Bjarke Ingels’ new art gallery over a river might have the whiff of gimmickry but Ike Ijeh finds himself beguiled
Inhabited bridges have always captured the popular imagination. London Bridge is Falling Down did not become arguably the most famous nursery rhyme in the world because of the utterly forgettable motorway flyover that masquerades in its place today but because of the illusory and fantastical elongated medieval township that spanned the Thames for over six centuries. Equally, from Ponte Vecchio to Rialto Bridge to Tower Bridge, some of the world’s most famous bridges are those that provide accommodation as well as circulation.
And so is the case with the latest project from Bjarke Ingels Group (BIG), the practice’s first in Norway. Located in Kistefos Sculpture Park in Jevnaker, about 40 miles north-east of Oslo, the Twist is a new inhabited bridge that provides a new 1,000sq m art gallery for Europe’s largest sculpture park. Officially opened by the Norwegian queen last week, the glass- and aluminium-clad bridge spans the winding Randselva river and, like the sculpture park itself, is set in acres of picturesque riverside woodland. Nestling among the trees nearby stands the converted pump mill building of 1889 which previously housed Kistefos’ interior collection.

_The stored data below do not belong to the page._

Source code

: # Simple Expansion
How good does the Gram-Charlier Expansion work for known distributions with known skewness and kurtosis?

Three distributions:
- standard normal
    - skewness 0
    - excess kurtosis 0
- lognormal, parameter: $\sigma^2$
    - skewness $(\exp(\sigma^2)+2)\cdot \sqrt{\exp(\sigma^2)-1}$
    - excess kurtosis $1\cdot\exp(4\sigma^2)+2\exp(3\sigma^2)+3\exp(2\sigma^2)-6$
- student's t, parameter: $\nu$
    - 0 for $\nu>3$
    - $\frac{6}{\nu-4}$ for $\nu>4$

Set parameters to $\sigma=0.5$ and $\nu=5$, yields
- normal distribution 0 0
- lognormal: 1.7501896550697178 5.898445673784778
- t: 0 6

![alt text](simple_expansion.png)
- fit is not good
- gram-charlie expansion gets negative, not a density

An art gallery spanning a river might seem like a rather romantic and whimsical notion but in architectural and engineering terms it is not in and of itself particularly ground breaking. From a strictly functional perspective, for much of its meandering extent Florence’s iconic Vasari Corridor has been doing what the Twist now does for 444 years – or at least it will when it reopens to the public in 2021.